The genius of writer-director Barry Jenkins’s film-making lies in his ability to take a story grounded in very specific circumstances and, through close attention to detail, make it universal. In the Oscar-winning Moonlight, he conjured a portrait of a young man from a hardscrabble, drug-riddled Miami neighbourhood finding harsh beauty in the precise minutiae of his protagonist’s life. Like all great coming-of-age movies, Moonlight struck a chord as timeless as that evoked by Truffaut’s Les Quatre Cents Coups, George Lucas’s American Graffiti or Lynne Ramsay’s Ratcatcher. Now, Jenkins’s adaptation of James Baldwin’s 1970s novel becomes a heart-stopping cinematic love story, told with a tough but tender truthfulness that left me weeping and swooning. It’s a terrific film, as sinewy as it is sensuous, interweaving stark social-realist themes of prejudice, oppression and imprisonment with a poetic evocation of love, loss and, ultimately, transcendence.
“Every black person born in America was born on Beale Street,” states the opening quotation from Baldwin, citing “the impossibility and the possibility, the absolute necessity, to give expression to this legacy”. From such boldly declarative beginnings, Jenkins moves to a gently swirling overhead shot of two seemingly shy young lovers walking together, the sound of sustained elegiac strings accompanying their footsteps. “You ready for this?” asks 19-year-old Tish (KiKi Layne), to which Fonny (Stephan James) replies: “I’ve never been more ready for anything in my whole life...”
It’s a scene trembling with promise and expectation, full of cinema’s dreamy ability to capture the elusive quintessence of love. But that ethereal sense of promise comes crashing down to earth on the next beat as we hear Tish’s voice telling us she hopes that “nobody has ever had to look at anybody they love through glass…”

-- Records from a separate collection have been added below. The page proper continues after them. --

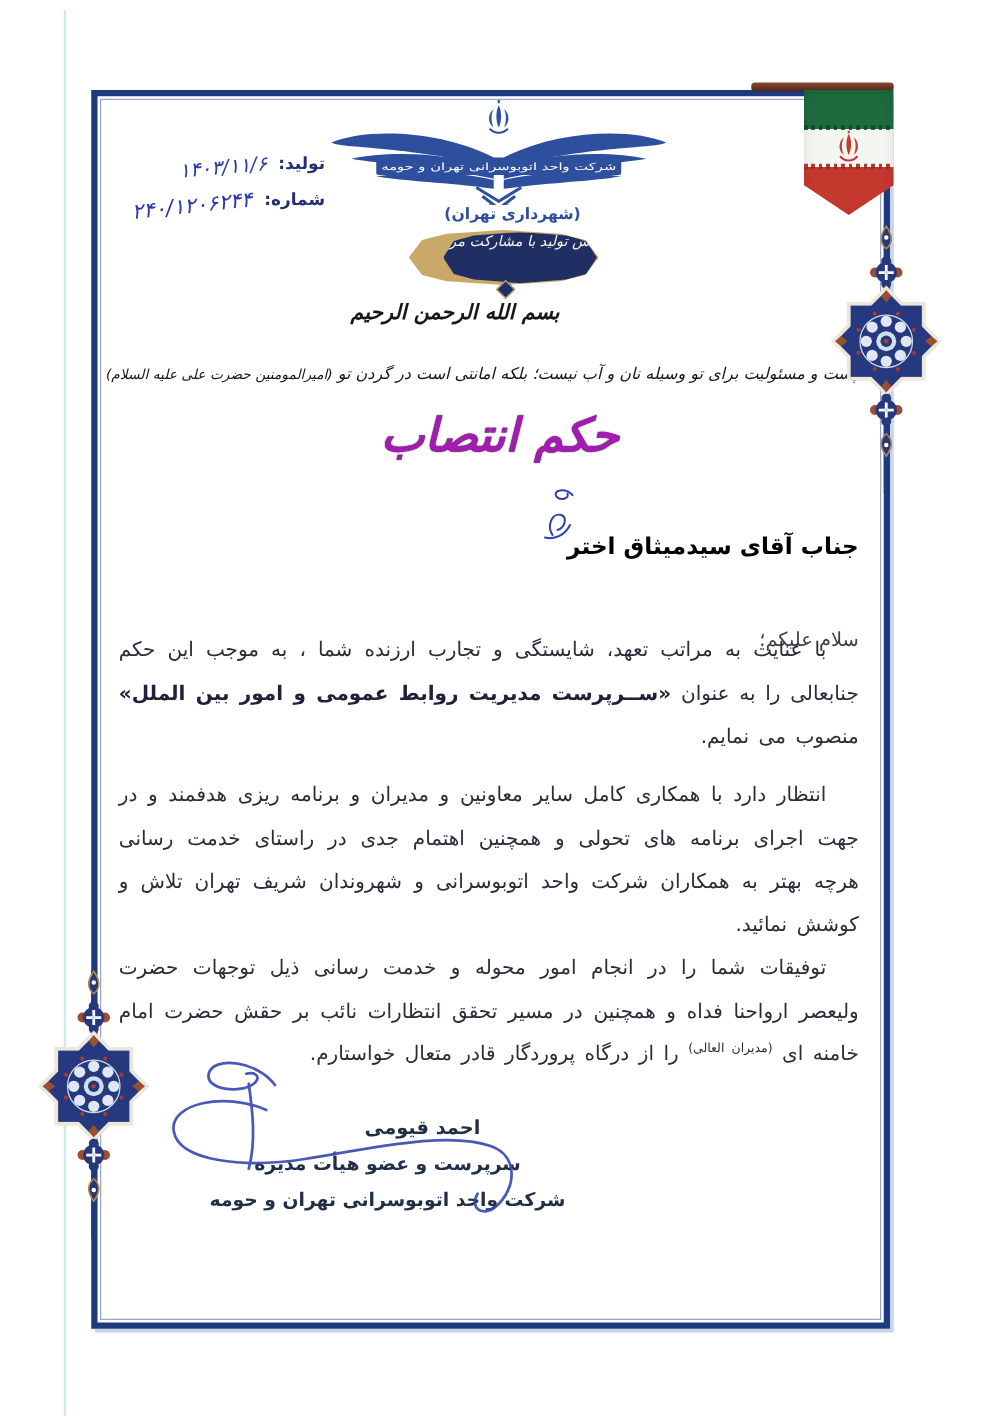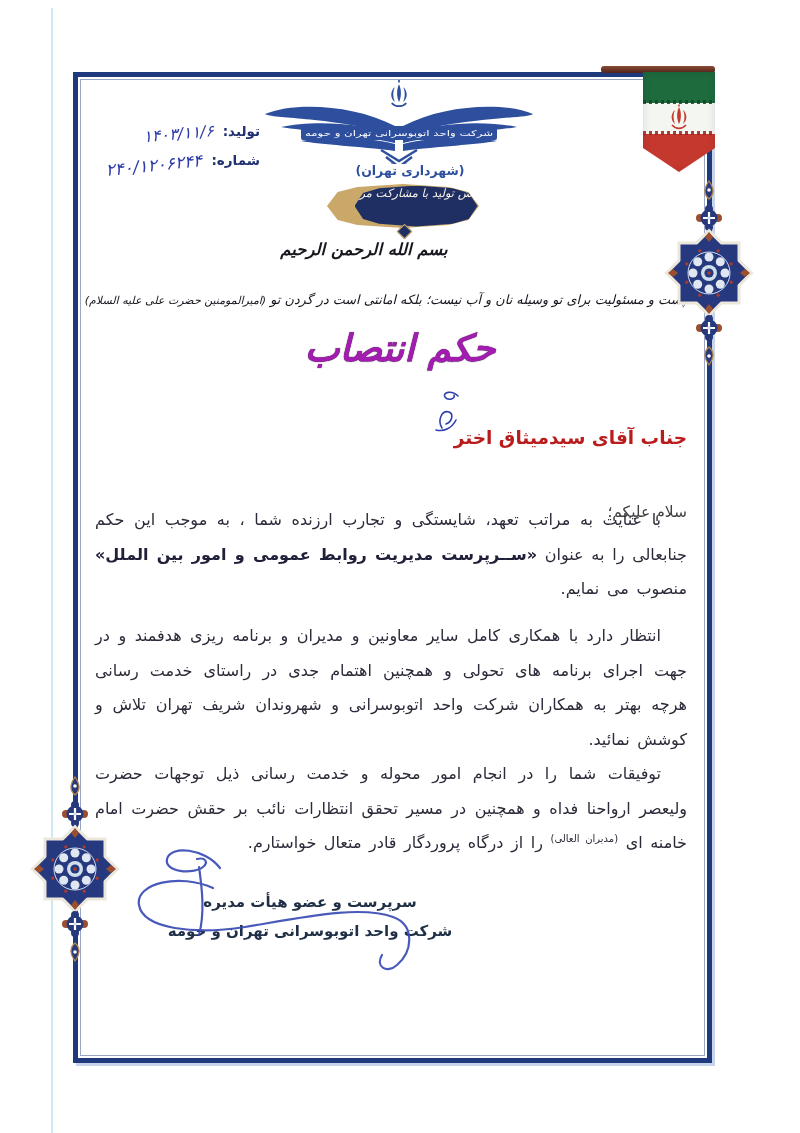--- a/index.html
+++ b/index.html
@@ -68,7 +68,7 @@
     transform:rotate(-5deg);transform-origin:right center;}
   .meta-row.number .meta-value{font-size:17px;transform:rotate(-6deg);}
   
-  .addressee{position:absolute;right:113px;top:427px;font-size:18.5px;font-weight:bold;color:#b91c1c;}
+  .addressee{position:absolute;right:113px;top:427px;font-size:18.5px;font-weight:bold;color:#000000;}
   .initials-svg{position:absolute;left:432px;top:388px;}
   .greeting{position:absolute;right:113px;top:480px;font-size:15.5px;color:#404040;margin-top:23px;}
   .para{position:absolute;right:113px;width:592px;direction:rtl;text-align:justify;

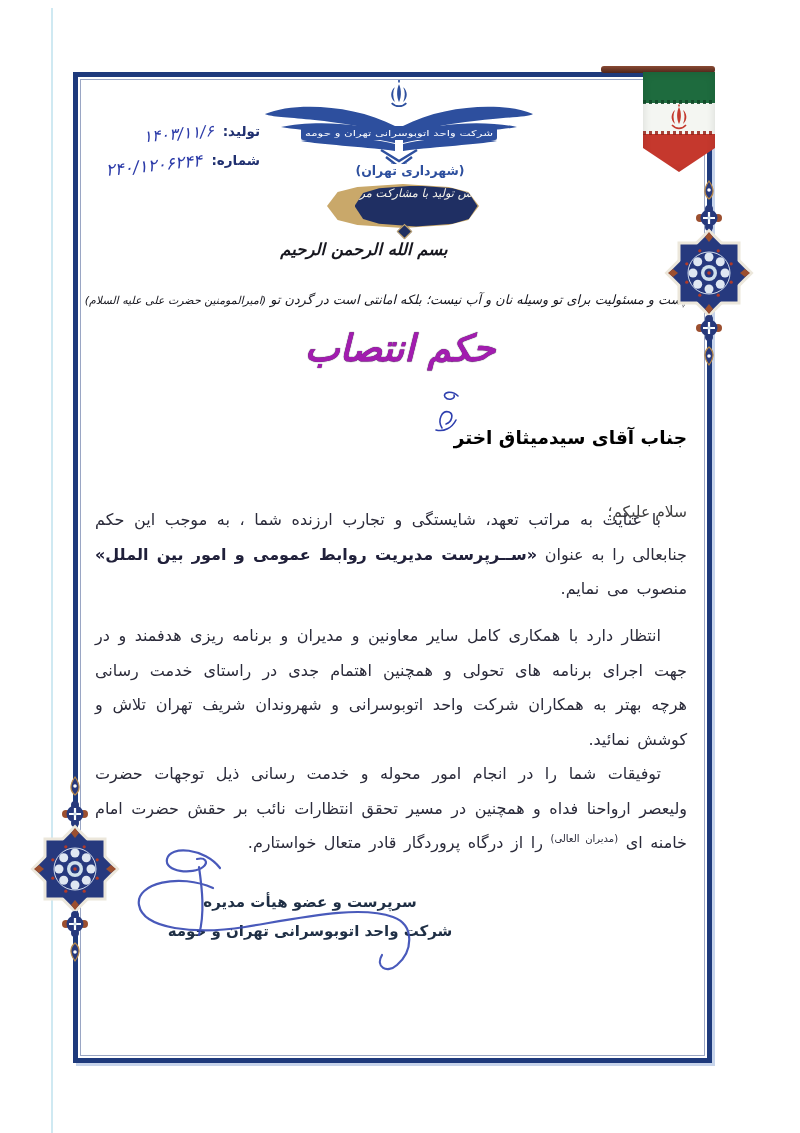--- a/index.html
+++ b/index.html
@@ -269,6 +269,7 @@
 </svg>
 
 <div class="sig-block">
+  <div class="sig-name">احمد قیومی</div>
   <div class="sig-role">سرپرست و عضو هیأت مدیره</div>
   <div class="sig-org">شرکت واحد اتوبوسرانی تهران و حومه</div>
 </div>

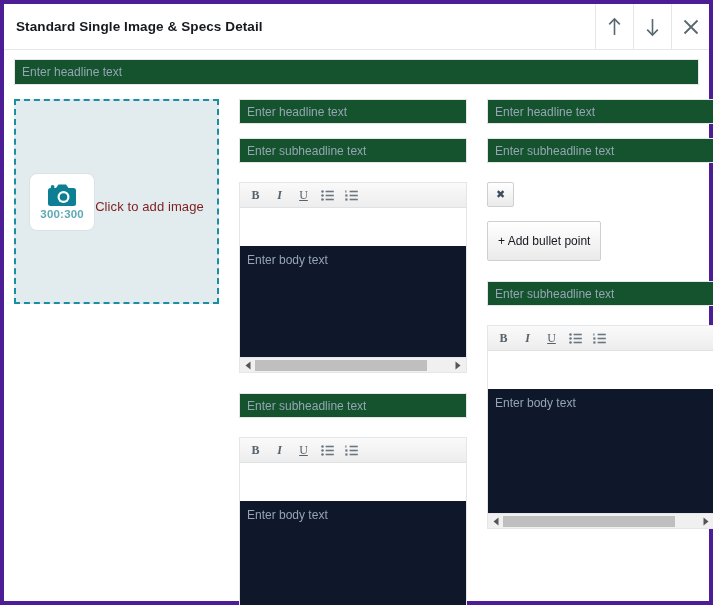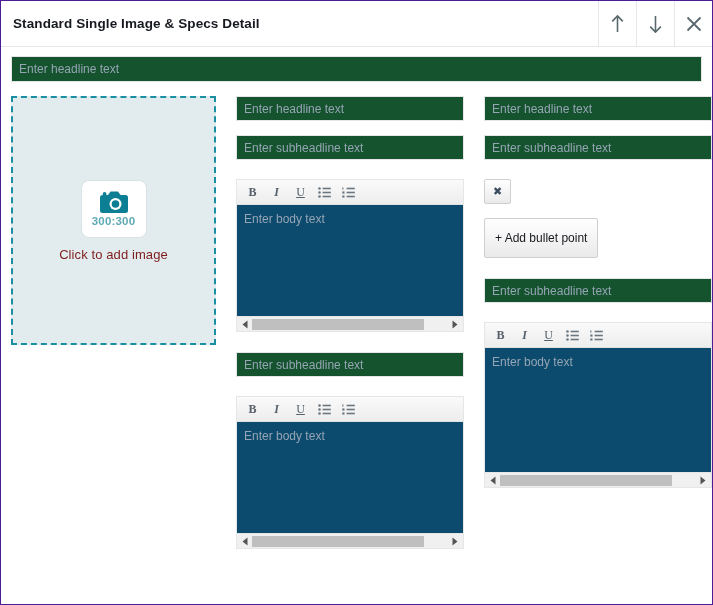--- a/index.html
+++ b/index.html
@@ -18,7 +18,7 @@
   .card {
     position: relative;
     width: 713px; height: 605px;
-    border: 1px solid #4c1d95;
+    border: 4px solid #4c1d95;
     background: #fff;
   }
 

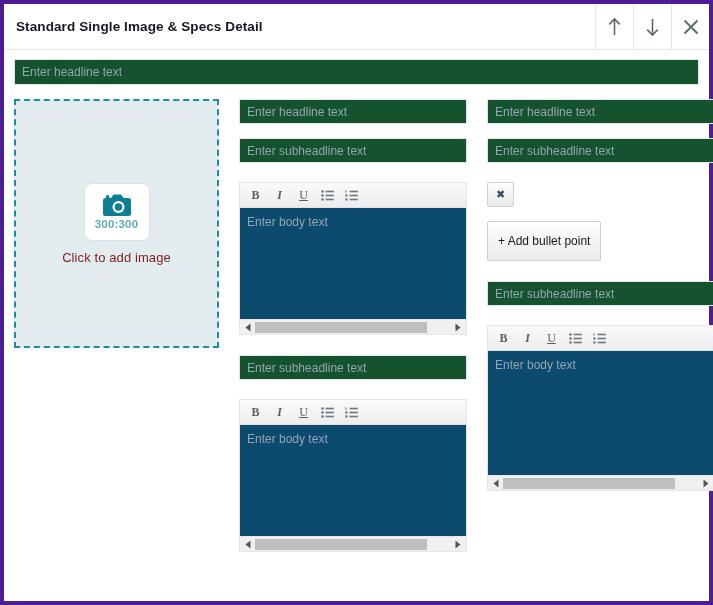--- a/index.html
+++ b/index.html
@@ -87,11 +87,11 @@
 
   
   .dropzone {
-    width: 205px; height: 249px;
+    width: 205px; height: 205px;
     border: 2px dashed #1a8fa3;
     background: #e2ecee;
     display: flex;
-    flex-direction: column;
+    flex-direction: row;
     align-items: center;
     justify-content: center;
     cursor: pointer;

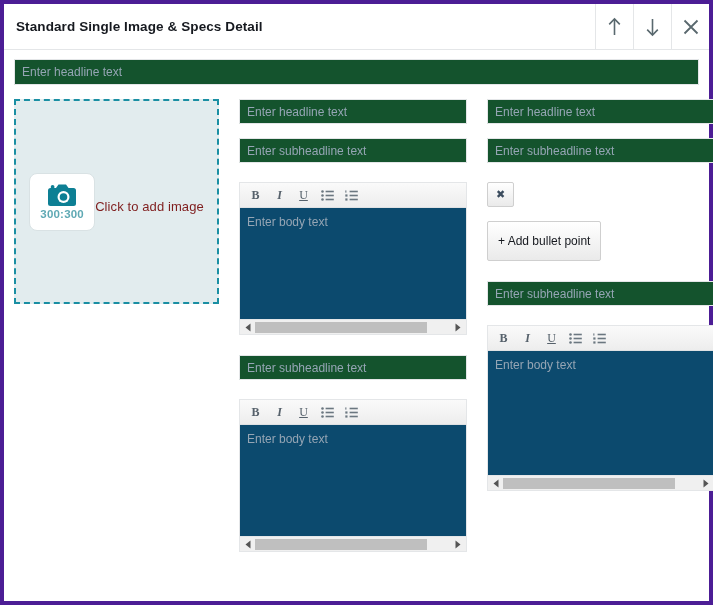--- a/index.html
+++ b/index.html
@@ -150,12 +150,13 @@
   .tb-u { text-decoration: underline; font-size: 12px; font-family: "Liberation Serif", serif; }
 
   .rte-area {
-    background: #0c4a6e;
+    background: #0f172a;
     padding: 7px 7px 8px 7px;
     color: #95a5b4;
     font-size: 12px;
     cursor: text;
     overflow: hidden;
+    margin-top: 38px;
   }
 
   

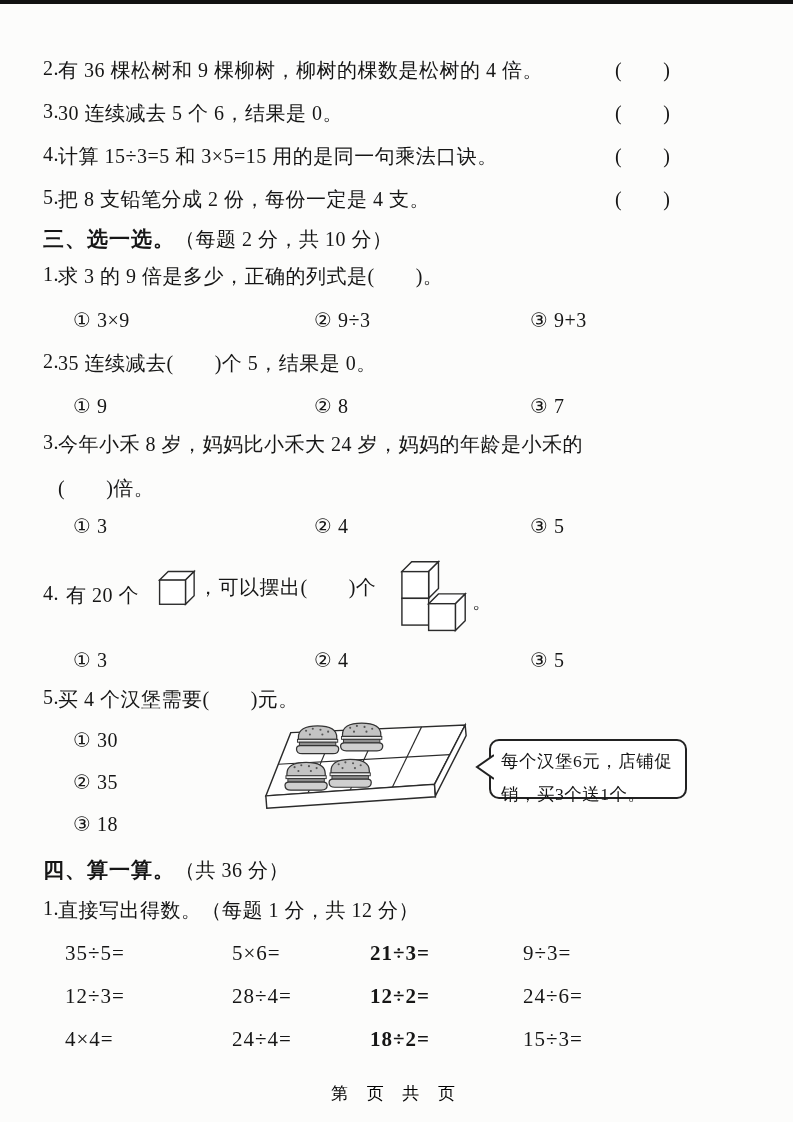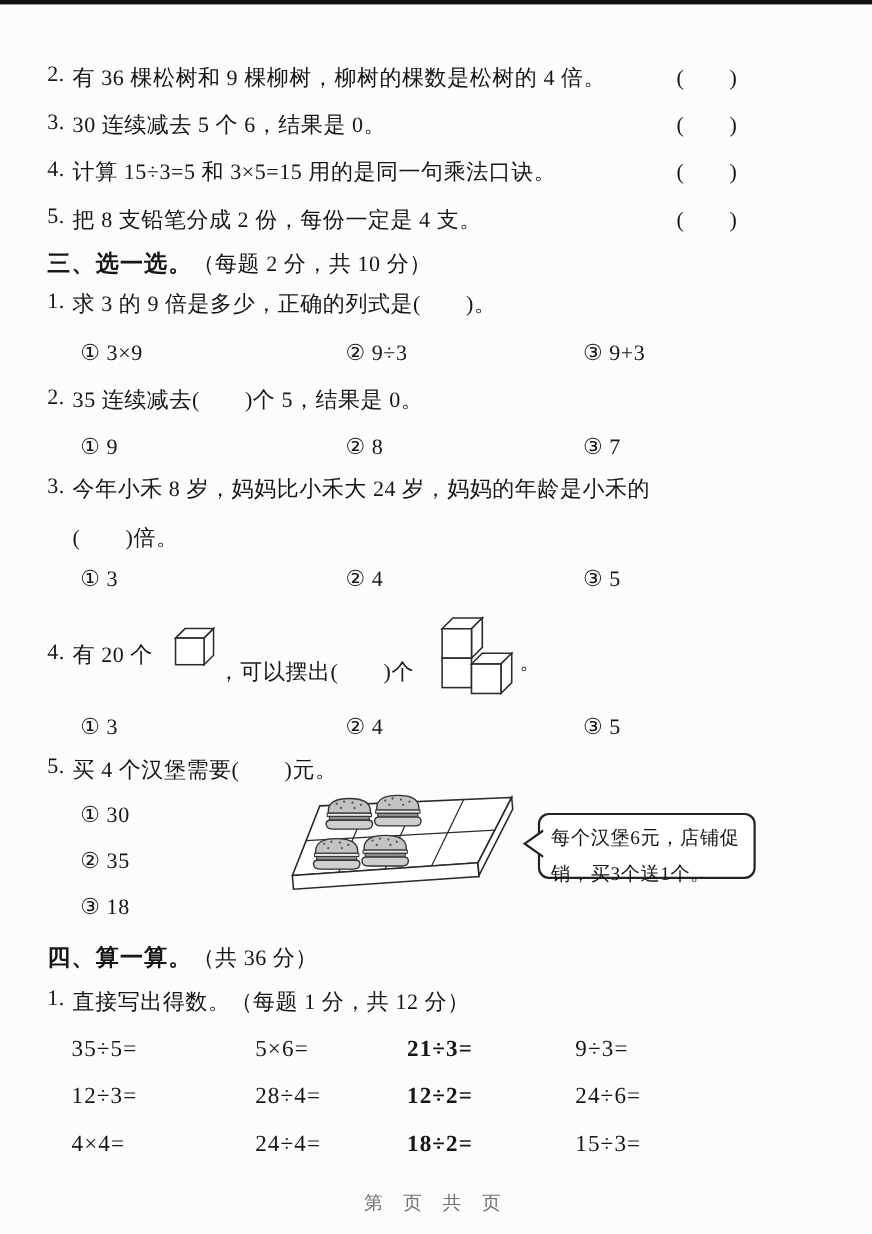--- a/index.html
+++ b/index.html
@@ -14,7 +14,7 @@
   .row{position:absolute;left:0;width:100%;height:30px;}
   .row > span{position:absolute;top:0;}
   .num{left:43px;}
-  .txt{left:66px;text-align:right;}
+  .txt{left:58px;text-align:right;}
   .bracket{left:615px;}
   .opt1{left:73px;}
   .opt2{left:314px;}

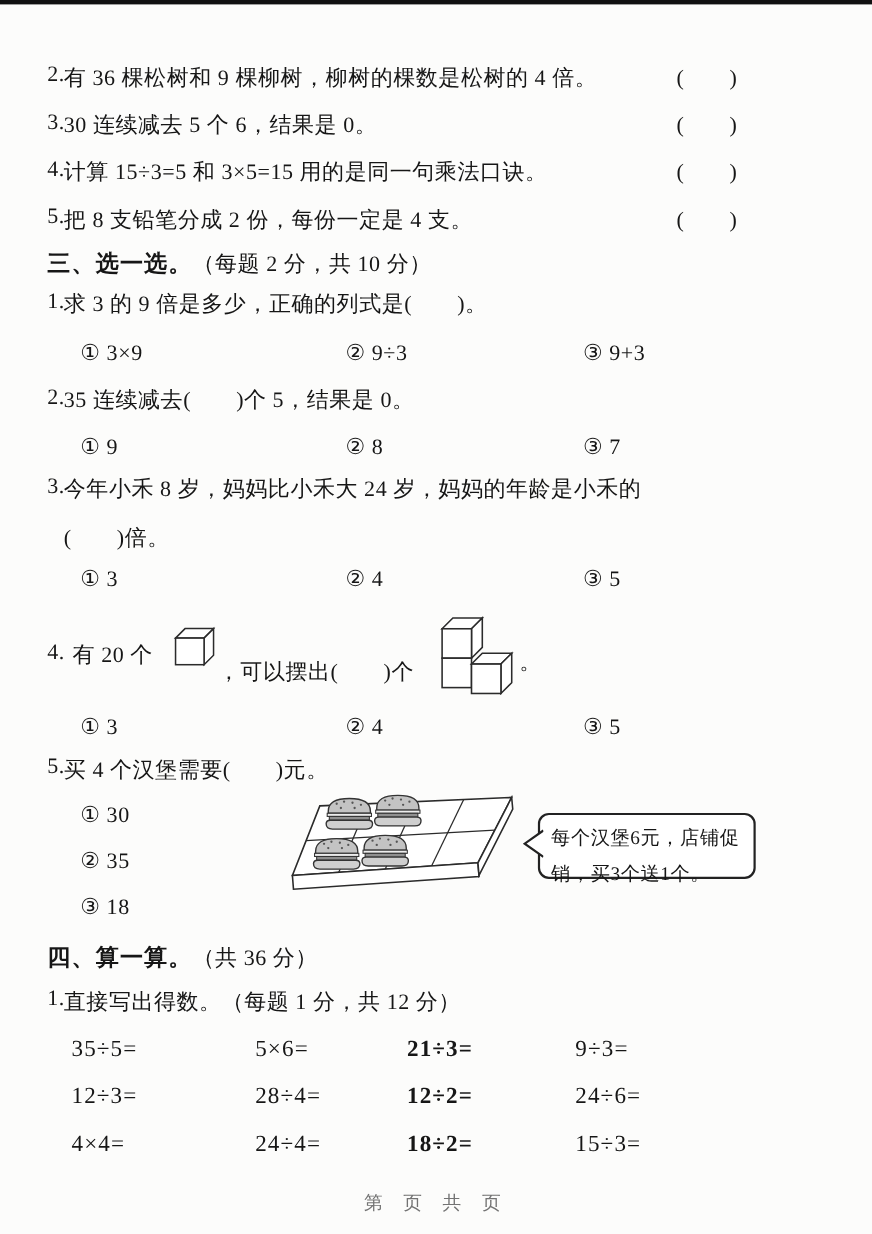--- a/index.html
+++ b/index.html
@@ -113,7 +113,7 @@
       <polygon points="34,14 44,4 44,32 34,42" fill="#fff" stroke="#2b2b2b" stroke-width="1.6"></polygon>
       <rect x="4" y="14" width="30" height="28" fill="#fff" stroke="#2b2b2b" stroke-width="1.6"></rect>
     </svg>
-    <span class="t abs" style="left:198px;top:45px">，可以摆出(　　)个</span>
+    <span class="t abs" style="left:198px;top:22px">，可以摆出(　　)个</span>
     <svg class="abs" style="left:398px;top:0" width="72" height="82" viewBox="0 0 80 92">
       <polygon points="4,22 15,11 45,11 34,22" fill="#fff" stroke="#2b2b2b" stroke-width="1.6"></polygon>
       <polygon points="34,22 45,11 45,41 34,52" fill="#fff" stroke="#2b2b2b" stroke-width="1.6"></polygon>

Like so many young African American men, Fonny (aka Alonzo) has been arrested and jailed on a trumped-up charge, following a run-in with a grudge-bearing white cop (Ed Skrein, oozing menace). Tish is pregnant and promises Fonny he’ll be out and back in Harlem before their baby is born. But while Tish’s family, led by protective matriarch Sharon (Oscar-favourite Regina King) and down-to-earth Joseph (Colman Domingo), are accepting and proud, Fonny’s God-bothering mother (a fearsome Aunjanue Ellis) responds with hostility and spite, blaming Tish for her son’s supposed fall from grace. Can the warring clans put aside their differences for the sake of the next generation?
Jenkins cites the phrase “Love brought you here” as his favourite line from Baldwin’s novel, and those words resonate throughout this rich and vibrantly melancholic film. While the bond between Tish and Fonny is spine-tingling (a discreetly framed love scene rivals the intimacy of the love scene in Nic Roeg’s Don’t Look Now), the strength of their connection is echoed in the dynamics of their extended families. Layne and James are perfectly cast as the young couple, but the power of their performances is matched by supporting players such as Teyonah Parris, in firecracker form as Tish’s older sister Ernestine, and Brian Tyree Henry (so brilliant in Widows) as close friend Daniel Carty, who has similarly suffered injustice.
As for Regina King, her brilliantly modulated performance is a masterclass in physical understatement. One moment stands out – as Tish sits in the kitchen, preparing to tell her mother that she is pregnant, James Laxton’s camera adopts Tish’s point of view, watching Sharon from behind. “Mamma… ,” says Tish, tentatively, and even before she turns to face us, an almost imperceptible movement of King’s neck and shoulders tells us that Sharon knows exactly what her daughter is about to say.
As before, Jenkins invites the audience to look directly into his characters’ eyes, highlighting the sense of connection by stretching and slowing time, taking his lead from the “chopped-and-screwed” beats that have long fascinated this most musical film-maker. Just as the narrative shuffles past and present like cards in a dexterously dealt hand, so Jenkins invites us to focus on the moment, turning seconds into minutes with sensual slow-mo.
Meanwhile, Nicholas Britell’s subtly counterintuitive score brushes up against classic vinyl cuts (the ritual of putting on a record is evoked more than once), creating a musical mosaic that both anchors the drama in the here and now while expanding it beyond the specifics of time and place. The result is another mesmerising and wholly immersive experience from a film-maker whose love of the medium of cinema – and fierce compassion for Baldwin’s finely drawn characters – shines through every frame.